▸ **What to produce**: Start with the first line of the data and end with the line that holds "non-Hodgkin's type, Low"; write out each one exactly.

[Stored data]
________________________

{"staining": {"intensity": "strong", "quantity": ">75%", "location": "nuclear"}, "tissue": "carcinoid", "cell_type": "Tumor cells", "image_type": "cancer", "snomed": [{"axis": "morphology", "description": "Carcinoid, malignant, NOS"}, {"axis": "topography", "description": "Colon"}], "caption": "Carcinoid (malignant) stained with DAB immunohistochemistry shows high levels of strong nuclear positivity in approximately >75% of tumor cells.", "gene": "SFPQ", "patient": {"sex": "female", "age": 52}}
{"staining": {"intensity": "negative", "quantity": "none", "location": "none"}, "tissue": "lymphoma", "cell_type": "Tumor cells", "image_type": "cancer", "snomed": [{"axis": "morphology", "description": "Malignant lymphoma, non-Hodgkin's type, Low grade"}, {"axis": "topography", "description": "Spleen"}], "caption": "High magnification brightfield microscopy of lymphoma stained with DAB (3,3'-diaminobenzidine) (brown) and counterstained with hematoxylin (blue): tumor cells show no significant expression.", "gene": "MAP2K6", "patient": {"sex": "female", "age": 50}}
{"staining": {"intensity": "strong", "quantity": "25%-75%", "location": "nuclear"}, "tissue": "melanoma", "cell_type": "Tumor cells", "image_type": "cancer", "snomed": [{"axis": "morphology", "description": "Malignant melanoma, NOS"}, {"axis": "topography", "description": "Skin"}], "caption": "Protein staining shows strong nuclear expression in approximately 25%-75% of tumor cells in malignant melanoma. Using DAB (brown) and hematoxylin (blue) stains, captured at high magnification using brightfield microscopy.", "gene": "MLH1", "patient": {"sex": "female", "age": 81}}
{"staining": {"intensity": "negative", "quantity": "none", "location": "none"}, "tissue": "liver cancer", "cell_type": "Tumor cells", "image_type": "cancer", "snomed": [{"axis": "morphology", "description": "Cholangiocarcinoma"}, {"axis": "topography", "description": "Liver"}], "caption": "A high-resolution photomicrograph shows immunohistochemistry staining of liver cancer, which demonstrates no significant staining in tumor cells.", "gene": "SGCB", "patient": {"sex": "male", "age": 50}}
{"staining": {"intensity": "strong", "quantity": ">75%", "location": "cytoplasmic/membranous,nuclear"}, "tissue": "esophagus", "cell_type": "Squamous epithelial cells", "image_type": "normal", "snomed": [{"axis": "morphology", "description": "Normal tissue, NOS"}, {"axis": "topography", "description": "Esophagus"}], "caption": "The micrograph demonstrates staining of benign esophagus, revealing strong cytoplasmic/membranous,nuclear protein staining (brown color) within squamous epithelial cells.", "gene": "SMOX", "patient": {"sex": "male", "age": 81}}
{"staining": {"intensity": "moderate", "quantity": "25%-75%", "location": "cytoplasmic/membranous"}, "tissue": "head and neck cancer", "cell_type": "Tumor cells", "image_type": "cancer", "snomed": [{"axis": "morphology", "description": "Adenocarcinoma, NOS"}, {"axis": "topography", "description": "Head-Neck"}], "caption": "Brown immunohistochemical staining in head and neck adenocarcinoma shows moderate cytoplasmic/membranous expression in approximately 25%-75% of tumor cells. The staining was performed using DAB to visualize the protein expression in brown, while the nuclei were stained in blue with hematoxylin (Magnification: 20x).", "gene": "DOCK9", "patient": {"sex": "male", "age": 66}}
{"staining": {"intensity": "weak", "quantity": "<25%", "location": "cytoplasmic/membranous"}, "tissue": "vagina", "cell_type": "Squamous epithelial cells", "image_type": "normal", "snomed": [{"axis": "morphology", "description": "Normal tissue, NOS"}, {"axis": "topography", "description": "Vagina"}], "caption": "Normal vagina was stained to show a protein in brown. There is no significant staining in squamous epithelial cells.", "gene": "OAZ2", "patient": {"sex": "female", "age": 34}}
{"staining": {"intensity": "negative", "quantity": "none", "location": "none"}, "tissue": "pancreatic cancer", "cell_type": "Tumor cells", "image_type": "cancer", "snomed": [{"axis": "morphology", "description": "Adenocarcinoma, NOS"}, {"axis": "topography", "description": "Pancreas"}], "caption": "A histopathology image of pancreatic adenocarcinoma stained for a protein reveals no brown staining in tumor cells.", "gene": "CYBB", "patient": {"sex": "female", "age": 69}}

________________________

▸ **Answer to this task**:
{"staining": {"intensity": "strong", "quantity": ">75%", "location": "nuclear"}, "tissue": "carcinoid", "cell_type": "Tumor cells", "image_type": "cancer", "snomed": [{"axis": "morphology", "description": "Carcinoid, malignant, NOS"}, {"axis": "topography", "description": "Colon"}], "caption": "Carcinoid (malignant) stained with DAB immunohistochemistry shows high levels of strong nuclear positivity in approximately >75% of tumor cells.", "gene": "SFPQ", "patient": {"sex": "female", "age": 52}}
{"staining": {"intensity": "negative", "quantity": "none", "location": "none"}, "tissue": "lymphoma", "cell_type": "Tumor cells", "image_type": "cancer", "snomed": [{"axis": "morphology", "description": "Malignant lymphoma, non-Hodgkin's type, Low grade"}, {"axis": "topography", "description": "Spleen"}], "caption": "High magnification brightfield microscopy of lymphoma stained with DAB (3,3'-diaminobenzidine) (brown) and counterstained with hematoxylin (blue): tumor cells show no significant expression.", "gene": "MAP2K6", "patient": {"sex": "female", "age": 50}}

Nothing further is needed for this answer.